Recorded information =
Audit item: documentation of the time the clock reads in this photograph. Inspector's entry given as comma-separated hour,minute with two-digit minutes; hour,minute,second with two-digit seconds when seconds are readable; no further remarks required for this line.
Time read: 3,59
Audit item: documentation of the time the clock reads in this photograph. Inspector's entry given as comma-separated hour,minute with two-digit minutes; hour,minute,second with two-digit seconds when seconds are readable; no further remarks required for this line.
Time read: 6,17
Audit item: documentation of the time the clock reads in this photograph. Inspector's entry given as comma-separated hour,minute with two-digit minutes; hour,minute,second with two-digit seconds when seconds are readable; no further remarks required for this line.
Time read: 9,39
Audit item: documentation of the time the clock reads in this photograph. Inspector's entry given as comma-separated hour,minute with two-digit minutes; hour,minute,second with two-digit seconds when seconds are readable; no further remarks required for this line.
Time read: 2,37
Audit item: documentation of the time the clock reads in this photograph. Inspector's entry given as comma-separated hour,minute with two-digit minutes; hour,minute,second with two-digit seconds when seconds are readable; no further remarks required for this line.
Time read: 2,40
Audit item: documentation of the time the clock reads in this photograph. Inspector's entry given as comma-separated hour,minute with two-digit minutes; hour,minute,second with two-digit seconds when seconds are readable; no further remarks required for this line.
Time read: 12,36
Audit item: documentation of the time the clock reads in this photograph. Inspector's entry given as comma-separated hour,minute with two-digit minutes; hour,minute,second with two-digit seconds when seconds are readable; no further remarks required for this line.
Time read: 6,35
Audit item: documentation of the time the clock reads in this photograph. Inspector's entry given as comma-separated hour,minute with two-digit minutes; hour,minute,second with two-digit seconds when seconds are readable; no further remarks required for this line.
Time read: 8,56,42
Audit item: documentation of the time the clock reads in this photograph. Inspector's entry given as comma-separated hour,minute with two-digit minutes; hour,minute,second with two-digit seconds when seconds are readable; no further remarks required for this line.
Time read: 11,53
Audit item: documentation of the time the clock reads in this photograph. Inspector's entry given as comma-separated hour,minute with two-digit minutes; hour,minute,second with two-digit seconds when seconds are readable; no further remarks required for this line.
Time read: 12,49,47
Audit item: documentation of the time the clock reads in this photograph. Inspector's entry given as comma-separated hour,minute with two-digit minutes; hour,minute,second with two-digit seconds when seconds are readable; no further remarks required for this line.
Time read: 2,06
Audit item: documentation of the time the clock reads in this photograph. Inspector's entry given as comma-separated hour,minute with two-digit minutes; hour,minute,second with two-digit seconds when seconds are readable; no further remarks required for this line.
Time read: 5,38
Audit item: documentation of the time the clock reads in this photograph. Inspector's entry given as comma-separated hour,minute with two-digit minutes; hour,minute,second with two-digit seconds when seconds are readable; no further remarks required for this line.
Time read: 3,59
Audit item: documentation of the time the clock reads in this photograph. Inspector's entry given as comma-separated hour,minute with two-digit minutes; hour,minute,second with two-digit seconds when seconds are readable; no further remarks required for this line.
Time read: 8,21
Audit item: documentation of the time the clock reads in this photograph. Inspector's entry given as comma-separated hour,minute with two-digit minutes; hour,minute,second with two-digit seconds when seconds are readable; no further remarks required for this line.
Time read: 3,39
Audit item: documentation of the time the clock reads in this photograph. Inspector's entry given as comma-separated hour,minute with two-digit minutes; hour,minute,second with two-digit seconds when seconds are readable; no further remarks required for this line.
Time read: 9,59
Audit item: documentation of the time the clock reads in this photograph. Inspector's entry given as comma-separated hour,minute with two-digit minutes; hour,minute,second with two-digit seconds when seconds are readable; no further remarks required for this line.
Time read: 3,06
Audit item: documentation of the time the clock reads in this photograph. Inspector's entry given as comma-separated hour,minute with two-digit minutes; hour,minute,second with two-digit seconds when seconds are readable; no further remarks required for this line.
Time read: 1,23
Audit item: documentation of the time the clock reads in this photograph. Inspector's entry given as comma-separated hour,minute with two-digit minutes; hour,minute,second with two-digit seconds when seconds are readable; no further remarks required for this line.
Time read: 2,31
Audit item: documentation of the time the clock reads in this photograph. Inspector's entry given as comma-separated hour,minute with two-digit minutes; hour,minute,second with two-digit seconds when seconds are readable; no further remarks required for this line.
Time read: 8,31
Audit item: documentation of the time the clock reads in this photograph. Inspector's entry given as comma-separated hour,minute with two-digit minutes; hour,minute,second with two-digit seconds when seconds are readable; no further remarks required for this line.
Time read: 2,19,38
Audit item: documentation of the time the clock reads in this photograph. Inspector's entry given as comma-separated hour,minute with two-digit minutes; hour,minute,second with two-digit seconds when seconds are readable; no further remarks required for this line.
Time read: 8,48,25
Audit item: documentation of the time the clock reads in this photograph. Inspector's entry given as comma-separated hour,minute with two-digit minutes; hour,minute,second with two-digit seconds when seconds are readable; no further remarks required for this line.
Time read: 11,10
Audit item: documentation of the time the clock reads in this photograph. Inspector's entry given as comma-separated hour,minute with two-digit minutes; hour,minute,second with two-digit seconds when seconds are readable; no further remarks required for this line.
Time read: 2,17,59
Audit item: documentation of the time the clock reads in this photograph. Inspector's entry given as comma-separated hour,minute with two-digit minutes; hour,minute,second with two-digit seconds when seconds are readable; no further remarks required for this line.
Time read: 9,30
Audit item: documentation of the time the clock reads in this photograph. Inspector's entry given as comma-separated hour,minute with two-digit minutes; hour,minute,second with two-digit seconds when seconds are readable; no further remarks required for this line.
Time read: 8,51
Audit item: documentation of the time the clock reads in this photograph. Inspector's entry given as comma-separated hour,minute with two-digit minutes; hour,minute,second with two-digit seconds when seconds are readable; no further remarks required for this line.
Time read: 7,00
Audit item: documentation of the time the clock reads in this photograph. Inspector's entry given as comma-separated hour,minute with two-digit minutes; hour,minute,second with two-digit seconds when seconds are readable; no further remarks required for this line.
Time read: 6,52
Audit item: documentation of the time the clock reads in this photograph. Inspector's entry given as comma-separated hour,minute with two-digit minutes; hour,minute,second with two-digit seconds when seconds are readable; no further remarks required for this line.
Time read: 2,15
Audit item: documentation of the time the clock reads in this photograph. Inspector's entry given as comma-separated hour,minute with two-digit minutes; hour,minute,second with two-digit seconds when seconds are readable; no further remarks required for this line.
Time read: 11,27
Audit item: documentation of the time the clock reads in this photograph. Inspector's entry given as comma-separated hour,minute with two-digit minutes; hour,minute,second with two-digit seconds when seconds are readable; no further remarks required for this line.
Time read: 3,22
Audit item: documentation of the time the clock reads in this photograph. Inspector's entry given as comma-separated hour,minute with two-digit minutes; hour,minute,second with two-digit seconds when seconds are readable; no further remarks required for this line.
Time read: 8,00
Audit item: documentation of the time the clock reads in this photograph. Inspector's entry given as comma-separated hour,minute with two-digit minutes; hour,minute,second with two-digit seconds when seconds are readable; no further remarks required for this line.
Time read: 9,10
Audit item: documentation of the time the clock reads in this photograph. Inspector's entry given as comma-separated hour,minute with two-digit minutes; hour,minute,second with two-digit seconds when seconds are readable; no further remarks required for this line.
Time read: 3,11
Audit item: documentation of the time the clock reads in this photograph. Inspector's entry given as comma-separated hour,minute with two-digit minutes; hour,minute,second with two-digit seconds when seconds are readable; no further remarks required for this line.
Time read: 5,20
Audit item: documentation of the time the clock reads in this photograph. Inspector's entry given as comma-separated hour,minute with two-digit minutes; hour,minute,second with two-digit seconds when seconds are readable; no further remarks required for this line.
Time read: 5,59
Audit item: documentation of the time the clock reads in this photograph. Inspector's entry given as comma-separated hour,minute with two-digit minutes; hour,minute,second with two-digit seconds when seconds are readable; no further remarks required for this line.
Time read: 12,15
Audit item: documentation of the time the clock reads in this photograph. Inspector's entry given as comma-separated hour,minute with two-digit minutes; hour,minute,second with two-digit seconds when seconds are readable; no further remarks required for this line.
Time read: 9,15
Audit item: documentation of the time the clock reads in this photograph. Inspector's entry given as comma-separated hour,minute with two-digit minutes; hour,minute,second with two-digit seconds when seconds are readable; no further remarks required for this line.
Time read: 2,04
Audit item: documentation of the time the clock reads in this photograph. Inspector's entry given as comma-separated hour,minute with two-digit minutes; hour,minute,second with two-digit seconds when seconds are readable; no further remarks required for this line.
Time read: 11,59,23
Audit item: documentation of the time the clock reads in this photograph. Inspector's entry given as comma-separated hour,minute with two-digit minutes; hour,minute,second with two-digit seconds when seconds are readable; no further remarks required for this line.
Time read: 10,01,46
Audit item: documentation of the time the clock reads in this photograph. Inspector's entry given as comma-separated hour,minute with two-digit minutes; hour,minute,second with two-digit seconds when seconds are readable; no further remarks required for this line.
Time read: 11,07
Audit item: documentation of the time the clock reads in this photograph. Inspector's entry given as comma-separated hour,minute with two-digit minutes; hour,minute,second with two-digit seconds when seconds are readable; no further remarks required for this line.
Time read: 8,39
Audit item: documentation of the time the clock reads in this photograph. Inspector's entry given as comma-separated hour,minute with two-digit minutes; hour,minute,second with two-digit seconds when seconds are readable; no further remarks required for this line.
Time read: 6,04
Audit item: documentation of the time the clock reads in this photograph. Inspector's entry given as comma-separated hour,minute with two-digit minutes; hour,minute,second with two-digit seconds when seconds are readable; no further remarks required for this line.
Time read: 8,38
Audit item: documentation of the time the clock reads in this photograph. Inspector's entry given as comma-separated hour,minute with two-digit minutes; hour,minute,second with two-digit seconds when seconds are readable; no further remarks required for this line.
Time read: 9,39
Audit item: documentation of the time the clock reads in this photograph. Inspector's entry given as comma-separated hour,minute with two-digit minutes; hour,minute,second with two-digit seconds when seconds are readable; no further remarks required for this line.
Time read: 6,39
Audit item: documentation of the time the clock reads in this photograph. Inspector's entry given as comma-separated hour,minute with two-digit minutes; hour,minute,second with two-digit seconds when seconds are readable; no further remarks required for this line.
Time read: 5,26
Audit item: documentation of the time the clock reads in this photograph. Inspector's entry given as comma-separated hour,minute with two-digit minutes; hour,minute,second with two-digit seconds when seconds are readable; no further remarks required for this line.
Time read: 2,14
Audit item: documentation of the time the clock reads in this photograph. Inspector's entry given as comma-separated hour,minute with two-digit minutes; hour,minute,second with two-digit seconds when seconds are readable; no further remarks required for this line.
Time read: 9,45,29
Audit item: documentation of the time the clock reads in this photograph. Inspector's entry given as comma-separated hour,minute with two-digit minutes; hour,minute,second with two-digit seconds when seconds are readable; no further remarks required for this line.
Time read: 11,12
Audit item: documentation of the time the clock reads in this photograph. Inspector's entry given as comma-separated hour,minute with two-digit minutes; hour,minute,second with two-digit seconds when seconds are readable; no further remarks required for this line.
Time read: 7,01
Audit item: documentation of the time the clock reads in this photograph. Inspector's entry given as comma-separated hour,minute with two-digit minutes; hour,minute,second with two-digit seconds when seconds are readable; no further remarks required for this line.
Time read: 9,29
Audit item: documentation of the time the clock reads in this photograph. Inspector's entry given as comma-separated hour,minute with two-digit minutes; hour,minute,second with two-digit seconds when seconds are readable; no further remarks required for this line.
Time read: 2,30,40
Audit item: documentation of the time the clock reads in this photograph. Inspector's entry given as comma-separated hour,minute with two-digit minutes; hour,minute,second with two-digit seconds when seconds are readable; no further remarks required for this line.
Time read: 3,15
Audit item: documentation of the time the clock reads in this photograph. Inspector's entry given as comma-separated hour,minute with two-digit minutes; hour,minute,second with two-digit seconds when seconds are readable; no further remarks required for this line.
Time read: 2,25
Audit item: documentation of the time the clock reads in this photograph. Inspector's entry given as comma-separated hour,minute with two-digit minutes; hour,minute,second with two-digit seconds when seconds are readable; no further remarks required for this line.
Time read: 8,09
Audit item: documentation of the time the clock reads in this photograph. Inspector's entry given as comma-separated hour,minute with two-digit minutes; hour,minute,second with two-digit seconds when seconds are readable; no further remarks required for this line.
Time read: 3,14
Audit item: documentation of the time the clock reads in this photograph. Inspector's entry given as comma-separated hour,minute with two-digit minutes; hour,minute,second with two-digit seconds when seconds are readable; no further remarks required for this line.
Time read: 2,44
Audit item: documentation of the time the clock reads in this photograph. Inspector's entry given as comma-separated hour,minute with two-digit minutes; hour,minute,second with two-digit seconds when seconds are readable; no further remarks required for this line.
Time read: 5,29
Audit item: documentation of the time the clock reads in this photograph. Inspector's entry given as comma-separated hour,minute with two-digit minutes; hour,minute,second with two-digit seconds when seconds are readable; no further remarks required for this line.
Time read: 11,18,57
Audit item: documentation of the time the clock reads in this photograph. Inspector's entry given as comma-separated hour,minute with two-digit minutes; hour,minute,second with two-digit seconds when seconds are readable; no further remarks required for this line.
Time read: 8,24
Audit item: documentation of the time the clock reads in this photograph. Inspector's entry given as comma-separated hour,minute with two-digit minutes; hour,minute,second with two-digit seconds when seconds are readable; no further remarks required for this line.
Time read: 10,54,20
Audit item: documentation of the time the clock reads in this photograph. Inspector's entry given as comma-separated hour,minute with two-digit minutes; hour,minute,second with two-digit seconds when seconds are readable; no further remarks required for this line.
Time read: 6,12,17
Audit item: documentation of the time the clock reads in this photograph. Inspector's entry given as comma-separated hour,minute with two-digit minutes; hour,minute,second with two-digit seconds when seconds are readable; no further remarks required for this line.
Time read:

Task instructions = Give back the data word for word, starting at the very first line and ending at the line that contains "Time read: 2,37", with both of those lines included.

Expected answer =
Audit item: documentation of the time the clock reads in this photograph. Inspector's entry given as comma-separated hour,minute with two-digit minutes; hour,minute,second with two-digit seconds when seconds are readable; no further remarks required for this line.
Time read: 3,59
Audit item: documentation of the time the clock reads in this photograph. Inspector's entry given as comma-separated hour,minute with two-digit minutes; hour,minute,second with two-digit seconds when seconds are readable; no further remarks required for this line.
Time read: 6,17
Audit item: documentation of the time the clock reads in this photograph. Inspector's entry given as comma-separated hour,minute with two-digit minutes; hour,minute,second with two-digit seconds when seconds are readable; no further remarks required for this line.
Time read: 9,39
Audit item: documentation of the time the clock reads in this photograph. Inspector's entry given as comma-separated hour,minute with two-digit minutes; hour,minute,second with two-digit seconds when seconds are readable; no further remarks required for this line.
Time read: 2,37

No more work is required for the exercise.